▶ [Text segment]

§

Despite significant progress in surgery, controversy persists about timing of appendectomy. Objective of this prospective observational study was to determine associations between time interval from onset of symptoms in appendicitis to appendectomy and postoperative complications.

Methods

After institutional review board approval, all adult consecutive patients subjected to emergency appendectomy between 1/9/2013 and 1/12/2014 were prospectively enrolled. Data collection included demographics, open vs. laparoscopic appendectomy, comprehensive complication index (CCI), and 30-day follow-up. To determine time-dependent associations between delay of surgery and complications all patients were stratified into subgroups based on 12-h time intervals from onset of abdominal pain to surgery. Primary outcome was complications per CCI in correlation to delay from symptoms to appendectomy. Secondary outcomes included duration of surgery, hospital length of stay (HLOS), and incidence of complication within 30-day follow-up.

Results

A total of 266 patients with a mean age of 35.4 ± 14.8 years met inclusion criteria. Overall, 83.1 % of patients were subjected to laparoscopic appendectomy. Delay to surgery in 12-h increments showed stepwise-adjusted increase in complications per CCI (adj. P = 0.037). Also, delay to appendectomy increased significantly duration of surgery and HLOS, respectively (adj. P < 0.001 and adj. P < 0.001). Overall, 5.7 % of patients developed a surgical site infection after hospital discharge.

Conclusion

Extended time interval from the onset of initial symptoms to appendectomy is associated with increased complications per CCI, duration of surgery, and HLOS in acute appendicitis. Prompt appendectomy in acute appendicitis is warranted.

§

▶ [Provided records]

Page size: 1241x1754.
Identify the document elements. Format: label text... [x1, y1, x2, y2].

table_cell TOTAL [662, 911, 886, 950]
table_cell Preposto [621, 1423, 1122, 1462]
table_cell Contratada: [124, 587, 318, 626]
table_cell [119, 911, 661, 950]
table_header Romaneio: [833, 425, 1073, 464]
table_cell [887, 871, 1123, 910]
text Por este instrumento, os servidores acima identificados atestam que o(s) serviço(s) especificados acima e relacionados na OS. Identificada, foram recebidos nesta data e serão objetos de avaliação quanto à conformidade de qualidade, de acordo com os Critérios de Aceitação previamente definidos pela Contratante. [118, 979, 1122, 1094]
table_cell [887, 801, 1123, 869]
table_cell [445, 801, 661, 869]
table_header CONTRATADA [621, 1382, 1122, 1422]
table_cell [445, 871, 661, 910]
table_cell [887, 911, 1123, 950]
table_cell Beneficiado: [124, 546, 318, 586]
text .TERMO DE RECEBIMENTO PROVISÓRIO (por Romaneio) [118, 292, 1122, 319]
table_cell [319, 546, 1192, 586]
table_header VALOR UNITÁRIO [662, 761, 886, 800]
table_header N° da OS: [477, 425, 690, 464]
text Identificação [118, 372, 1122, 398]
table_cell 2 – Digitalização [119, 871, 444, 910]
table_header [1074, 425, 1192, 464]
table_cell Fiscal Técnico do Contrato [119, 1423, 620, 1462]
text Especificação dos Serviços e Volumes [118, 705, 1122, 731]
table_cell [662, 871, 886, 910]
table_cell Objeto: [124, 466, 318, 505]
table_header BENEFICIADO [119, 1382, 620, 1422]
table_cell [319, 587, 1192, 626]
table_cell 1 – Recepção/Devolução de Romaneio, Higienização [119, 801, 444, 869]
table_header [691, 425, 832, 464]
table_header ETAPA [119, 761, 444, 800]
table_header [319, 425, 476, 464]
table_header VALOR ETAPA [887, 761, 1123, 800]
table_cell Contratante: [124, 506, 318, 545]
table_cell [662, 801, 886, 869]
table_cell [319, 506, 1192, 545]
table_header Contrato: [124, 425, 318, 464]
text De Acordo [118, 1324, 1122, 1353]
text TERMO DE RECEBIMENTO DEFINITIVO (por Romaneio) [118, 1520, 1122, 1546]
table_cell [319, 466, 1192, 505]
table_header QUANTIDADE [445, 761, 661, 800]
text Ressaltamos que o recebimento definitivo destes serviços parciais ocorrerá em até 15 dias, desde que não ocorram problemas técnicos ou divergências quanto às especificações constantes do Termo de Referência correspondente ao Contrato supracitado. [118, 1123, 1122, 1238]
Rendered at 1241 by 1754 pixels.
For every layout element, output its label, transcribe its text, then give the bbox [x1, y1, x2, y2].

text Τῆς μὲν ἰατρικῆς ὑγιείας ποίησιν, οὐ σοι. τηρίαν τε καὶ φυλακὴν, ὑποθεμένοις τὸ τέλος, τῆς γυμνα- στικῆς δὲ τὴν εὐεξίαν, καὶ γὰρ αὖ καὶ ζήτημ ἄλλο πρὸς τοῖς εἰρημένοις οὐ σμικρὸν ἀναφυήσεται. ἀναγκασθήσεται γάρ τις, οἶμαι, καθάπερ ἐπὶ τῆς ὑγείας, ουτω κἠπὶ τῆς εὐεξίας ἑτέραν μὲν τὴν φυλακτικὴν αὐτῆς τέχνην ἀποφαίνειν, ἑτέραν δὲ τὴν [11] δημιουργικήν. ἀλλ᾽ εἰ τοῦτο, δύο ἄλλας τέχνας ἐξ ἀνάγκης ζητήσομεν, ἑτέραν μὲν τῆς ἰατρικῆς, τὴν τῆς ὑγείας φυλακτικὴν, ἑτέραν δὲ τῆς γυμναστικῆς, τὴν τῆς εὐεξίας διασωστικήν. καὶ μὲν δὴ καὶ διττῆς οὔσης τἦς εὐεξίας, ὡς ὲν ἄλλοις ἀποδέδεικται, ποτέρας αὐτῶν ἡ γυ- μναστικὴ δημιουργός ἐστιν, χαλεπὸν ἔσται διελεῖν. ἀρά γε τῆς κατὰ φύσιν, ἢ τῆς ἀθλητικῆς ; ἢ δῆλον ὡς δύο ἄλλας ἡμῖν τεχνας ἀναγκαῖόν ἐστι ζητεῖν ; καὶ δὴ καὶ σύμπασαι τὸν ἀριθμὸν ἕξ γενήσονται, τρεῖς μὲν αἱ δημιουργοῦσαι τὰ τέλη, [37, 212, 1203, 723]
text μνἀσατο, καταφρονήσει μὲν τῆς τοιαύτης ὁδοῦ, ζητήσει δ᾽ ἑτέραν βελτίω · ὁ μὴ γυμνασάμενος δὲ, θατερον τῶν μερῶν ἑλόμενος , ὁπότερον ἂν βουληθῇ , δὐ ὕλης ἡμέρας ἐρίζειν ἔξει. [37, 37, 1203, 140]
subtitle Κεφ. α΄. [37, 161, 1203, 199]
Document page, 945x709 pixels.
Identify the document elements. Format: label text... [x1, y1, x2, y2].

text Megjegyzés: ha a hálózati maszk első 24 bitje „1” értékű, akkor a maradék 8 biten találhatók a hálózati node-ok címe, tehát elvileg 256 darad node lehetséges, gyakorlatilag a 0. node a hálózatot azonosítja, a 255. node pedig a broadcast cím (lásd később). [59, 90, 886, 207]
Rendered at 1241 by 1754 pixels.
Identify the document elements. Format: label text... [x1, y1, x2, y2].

§

▶ [Work task A] List the items of data collection named in the appendectomy abstract.
▶ [Work task B]
Decide whether each statement agrees with the appendectomy abstract. Give yes or no, and quote the words of the abstract that decide it.
(i) Patients were enrolled between 1/9/2013 and 1/12/2014.
(ii) Patients were grouped by 24-hour intervals from onset of abdominal pain to surgery.
(iii) Most patients underwent open appendectomy.
▶ [Work task C]
Answer each question from the appendectomy abstract.
(i) What was the primary outcome?
(ii) How many patients met inclusion criteria?
(iii) What percentage of patients developed a surgical site infection after hospital discharge?
The rows play no part in the work on the appendectomy abstract.

▶ [Your solution A]
- demographics
- open vs. laparoscopic appendectomy
- comprehensive complication index (CCI)
- 30-day follow-up

▶ [Your solution B]
(i) Yes: "between 1/9/2013 and 1/12/2014 were prospectively enrolled"
(ii) No: "stratified into subgroups based on 12-h time intervals from onset of abdominal pain to surgery"
(iii) No: "83.1 % of patients were subjected to laparoscopic appendectomy"

▶ [Your solution C]
(i) Complications per CCI in correlation to delay from symptoms to appendectomy
(ii) 266
(iii) 5.7 %